Balans: Multi-Armed Bandits-based Adaptive Large Neighborhood Search for Mixed-Integer Programming Problem

TL;DR

Balans introduces an online learning adaptive large-neighborhood search method for mixed-integer programming that improves solving efficiency without requiring prior training or datasets.

Contribution

It proposes Balans, a novel meta-solver that uses multi-armed bandits for adaptive neighborhood selection in MIP solving, eliminating the need for offline training.

Findings

Significant performance improvements over default MIP solvers

Outperforms single-neighborhood approaches and state-of-the-art methods

Effective on hard optimization instances

Abstract

Mixed-integer programming (MIP) is a powerful paradigm for modeling and solving various important combinatorial optimization problems. Recently, learning-based approaches have shown a potential to speed up MIP solving via offline training that then guides important design decisions during the search.

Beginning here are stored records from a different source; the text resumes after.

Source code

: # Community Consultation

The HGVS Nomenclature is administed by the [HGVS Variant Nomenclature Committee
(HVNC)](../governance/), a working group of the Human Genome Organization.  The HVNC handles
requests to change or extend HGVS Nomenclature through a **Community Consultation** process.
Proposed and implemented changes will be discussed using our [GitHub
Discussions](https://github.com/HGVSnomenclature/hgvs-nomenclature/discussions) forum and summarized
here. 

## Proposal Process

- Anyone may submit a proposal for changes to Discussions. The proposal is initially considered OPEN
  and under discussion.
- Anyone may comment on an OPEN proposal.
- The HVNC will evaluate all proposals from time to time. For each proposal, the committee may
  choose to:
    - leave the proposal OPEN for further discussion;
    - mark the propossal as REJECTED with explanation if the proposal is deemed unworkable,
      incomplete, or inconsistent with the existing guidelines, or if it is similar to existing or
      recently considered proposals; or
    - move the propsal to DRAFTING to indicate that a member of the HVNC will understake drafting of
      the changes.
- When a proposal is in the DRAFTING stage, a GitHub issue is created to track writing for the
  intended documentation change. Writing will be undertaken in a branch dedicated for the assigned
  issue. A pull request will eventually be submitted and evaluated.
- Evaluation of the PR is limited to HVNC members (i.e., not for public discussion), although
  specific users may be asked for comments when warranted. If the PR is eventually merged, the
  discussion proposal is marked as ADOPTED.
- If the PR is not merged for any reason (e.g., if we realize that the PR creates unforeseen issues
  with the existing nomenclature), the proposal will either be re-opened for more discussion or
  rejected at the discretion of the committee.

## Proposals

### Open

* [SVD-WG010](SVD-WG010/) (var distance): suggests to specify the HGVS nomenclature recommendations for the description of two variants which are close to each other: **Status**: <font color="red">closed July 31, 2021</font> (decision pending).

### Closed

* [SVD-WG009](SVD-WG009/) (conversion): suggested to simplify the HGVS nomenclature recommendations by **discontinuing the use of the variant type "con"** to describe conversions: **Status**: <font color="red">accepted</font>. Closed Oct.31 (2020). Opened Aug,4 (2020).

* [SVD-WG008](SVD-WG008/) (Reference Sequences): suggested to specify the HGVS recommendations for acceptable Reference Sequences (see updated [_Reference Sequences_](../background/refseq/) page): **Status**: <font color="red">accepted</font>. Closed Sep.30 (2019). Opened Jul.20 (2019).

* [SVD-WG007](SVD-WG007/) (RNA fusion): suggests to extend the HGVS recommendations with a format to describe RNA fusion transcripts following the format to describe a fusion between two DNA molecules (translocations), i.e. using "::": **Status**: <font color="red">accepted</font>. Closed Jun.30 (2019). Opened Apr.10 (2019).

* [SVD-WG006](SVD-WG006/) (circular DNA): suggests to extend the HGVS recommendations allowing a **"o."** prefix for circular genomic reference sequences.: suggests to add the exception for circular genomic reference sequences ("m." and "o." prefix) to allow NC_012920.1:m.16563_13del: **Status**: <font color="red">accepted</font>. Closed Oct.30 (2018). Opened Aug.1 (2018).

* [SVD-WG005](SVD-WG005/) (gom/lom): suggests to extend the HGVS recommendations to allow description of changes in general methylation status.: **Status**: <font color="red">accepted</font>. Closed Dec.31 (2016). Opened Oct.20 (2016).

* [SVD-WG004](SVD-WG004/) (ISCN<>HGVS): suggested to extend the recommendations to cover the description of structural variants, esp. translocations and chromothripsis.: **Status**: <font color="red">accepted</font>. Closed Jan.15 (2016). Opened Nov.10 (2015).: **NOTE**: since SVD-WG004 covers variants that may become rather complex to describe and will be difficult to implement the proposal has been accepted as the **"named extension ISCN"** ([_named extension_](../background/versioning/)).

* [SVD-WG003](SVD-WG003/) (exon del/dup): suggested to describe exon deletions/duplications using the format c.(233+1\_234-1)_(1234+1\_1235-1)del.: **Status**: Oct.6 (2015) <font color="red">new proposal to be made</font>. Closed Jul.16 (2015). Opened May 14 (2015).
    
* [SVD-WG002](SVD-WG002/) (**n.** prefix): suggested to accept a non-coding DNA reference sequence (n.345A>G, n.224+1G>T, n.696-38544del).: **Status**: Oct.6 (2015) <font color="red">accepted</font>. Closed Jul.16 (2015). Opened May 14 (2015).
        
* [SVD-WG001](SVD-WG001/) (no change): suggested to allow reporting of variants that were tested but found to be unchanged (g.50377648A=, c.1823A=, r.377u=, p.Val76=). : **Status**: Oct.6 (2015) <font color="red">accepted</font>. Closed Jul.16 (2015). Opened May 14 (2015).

However, a significant drawback of these methods is their heavy reliance on offline training, which requires collecting training datasets and computationally costly training epochs yet offering only limited generalization to unseen (larger) instances. In this paper, we propose Balans, an adaptive meta-solver for MIPs with online learning capability that does not require any supervision or apriori training. At its core, Balans is based on adaptive large-neighborhood search, operating on top of an MIP solver by successive applications of destroy and repair neighborhood operators. During the search, the selection among different neighborhood definitions is guided on the fly for the instance at hand via multi-armed bandit algorithms. Our extensive experiments on hard optimization instances show that Balans offers significant performance gains over the default MIP solver, is better than committing to any single best neighborhood, and improves over the state-of-the-art large-neighborhood search for MIPs. Finally, we release Balans as a highly configurable, MIP solver agnostic, open-source software.